可搬型ドップラーレーダー

可搬型ドップラーレーダー

重要な気象現象のプロセスはkmかそれ以下のスケールで生じますが、これらは従来の固定型の気象レーダーで観測することは困難です。その最も大きな理由は、現象が固定型レーダーの近くにあるとは限らないことです。そのため、ビームの広がり、地形障害物、地球の丸みなどにより、現象の微細構造の観測を困難にしています。これらの現象の微細構造を観測することは、現象の形成や維持をよりよく理解するために必要と考えられています。

可搬型ドップラー気象レーダーX-POD(X-band, POrtable Doppler radar)は、2006年に気象研究所に導入されました。

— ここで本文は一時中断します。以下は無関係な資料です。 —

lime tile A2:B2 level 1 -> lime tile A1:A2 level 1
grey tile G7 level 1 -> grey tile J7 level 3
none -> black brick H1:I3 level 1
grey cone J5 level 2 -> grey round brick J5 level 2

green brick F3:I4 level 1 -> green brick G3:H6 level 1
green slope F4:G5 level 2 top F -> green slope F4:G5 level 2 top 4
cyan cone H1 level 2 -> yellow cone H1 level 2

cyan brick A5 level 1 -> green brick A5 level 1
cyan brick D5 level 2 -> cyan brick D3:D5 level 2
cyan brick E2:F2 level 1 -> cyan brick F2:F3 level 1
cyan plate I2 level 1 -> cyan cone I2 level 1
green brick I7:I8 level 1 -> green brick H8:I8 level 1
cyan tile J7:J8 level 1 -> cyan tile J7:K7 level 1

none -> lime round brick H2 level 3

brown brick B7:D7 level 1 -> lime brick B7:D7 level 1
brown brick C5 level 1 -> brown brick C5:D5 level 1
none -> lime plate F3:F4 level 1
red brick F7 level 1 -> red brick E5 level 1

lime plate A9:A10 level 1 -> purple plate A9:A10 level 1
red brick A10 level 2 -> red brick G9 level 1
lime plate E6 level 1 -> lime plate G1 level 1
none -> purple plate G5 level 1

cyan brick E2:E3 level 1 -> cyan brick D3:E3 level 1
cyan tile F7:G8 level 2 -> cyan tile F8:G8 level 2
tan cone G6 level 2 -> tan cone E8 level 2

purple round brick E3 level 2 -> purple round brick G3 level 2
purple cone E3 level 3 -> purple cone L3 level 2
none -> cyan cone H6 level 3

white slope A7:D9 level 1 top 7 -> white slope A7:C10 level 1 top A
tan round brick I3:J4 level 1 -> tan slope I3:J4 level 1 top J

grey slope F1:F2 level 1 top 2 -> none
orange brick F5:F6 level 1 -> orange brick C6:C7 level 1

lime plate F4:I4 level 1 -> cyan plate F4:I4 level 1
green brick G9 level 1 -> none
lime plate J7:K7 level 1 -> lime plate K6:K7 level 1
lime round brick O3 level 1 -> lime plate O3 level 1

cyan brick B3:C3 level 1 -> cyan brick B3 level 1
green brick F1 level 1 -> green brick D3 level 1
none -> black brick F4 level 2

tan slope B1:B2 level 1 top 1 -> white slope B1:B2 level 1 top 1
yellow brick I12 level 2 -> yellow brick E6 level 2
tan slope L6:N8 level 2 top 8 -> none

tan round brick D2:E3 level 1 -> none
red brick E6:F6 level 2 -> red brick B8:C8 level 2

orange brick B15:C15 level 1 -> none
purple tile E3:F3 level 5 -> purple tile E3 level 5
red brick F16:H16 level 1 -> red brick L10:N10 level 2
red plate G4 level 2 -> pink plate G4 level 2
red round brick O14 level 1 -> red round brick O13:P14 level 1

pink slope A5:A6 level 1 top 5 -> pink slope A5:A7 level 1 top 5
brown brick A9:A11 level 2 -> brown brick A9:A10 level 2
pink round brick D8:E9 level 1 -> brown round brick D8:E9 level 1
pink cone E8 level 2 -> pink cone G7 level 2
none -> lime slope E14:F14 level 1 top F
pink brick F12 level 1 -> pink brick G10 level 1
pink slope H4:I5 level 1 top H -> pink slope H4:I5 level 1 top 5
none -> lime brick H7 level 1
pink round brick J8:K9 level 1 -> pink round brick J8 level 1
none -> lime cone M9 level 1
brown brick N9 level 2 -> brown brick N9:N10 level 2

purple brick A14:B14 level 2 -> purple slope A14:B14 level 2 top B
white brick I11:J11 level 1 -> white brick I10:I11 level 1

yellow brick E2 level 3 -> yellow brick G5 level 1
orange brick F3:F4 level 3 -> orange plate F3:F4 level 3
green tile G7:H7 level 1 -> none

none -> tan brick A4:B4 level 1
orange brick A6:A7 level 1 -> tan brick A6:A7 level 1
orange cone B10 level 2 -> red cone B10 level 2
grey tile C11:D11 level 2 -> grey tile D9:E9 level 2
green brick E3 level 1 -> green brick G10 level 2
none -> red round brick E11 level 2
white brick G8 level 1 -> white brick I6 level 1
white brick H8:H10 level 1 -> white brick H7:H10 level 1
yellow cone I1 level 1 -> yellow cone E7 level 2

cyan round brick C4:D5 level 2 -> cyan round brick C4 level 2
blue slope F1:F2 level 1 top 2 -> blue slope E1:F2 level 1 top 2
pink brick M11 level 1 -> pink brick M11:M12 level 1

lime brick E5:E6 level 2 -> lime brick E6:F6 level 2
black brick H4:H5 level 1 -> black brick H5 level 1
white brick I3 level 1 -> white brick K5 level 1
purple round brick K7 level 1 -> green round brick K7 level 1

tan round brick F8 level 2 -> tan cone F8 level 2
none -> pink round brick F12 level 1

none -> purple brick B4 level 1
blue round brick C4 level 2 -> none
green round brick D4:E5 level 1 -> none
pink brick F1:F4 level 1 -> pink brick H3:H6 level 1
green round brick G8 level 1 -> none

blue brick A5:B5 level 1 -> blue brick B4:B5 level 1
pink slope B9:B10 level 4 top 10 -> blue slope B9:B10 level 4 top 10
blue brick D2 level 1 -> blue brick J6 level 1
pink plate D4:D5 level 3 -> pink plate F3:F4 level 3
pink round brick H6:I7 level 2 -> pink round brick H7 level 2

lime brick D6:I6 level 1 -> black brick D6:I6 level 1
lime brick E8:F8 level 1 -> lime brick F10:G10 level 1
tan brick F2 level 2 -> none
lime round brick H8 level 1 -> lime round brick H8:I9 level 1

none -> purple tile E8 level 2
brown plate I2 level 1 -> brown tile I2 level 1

X-PODの特長は可搬性(小型で低消費電力)です。X-PODはその可搬性を生かして、気象現象に接近して展開することができ、現象が観測範囲内にある間、連続して微細構造を観測することができます。

X-PODの運用によって、固定型レーダーでは捉えられなかった、多くの気象事例を観測するチャンスが増えることが期待されます。今後X-PODを、上陸台風、対流性のじょう乱、山岳性降雪雲、あるいは晴天境界層など様々なメソスケール現象のデータ収集に利用する計画です。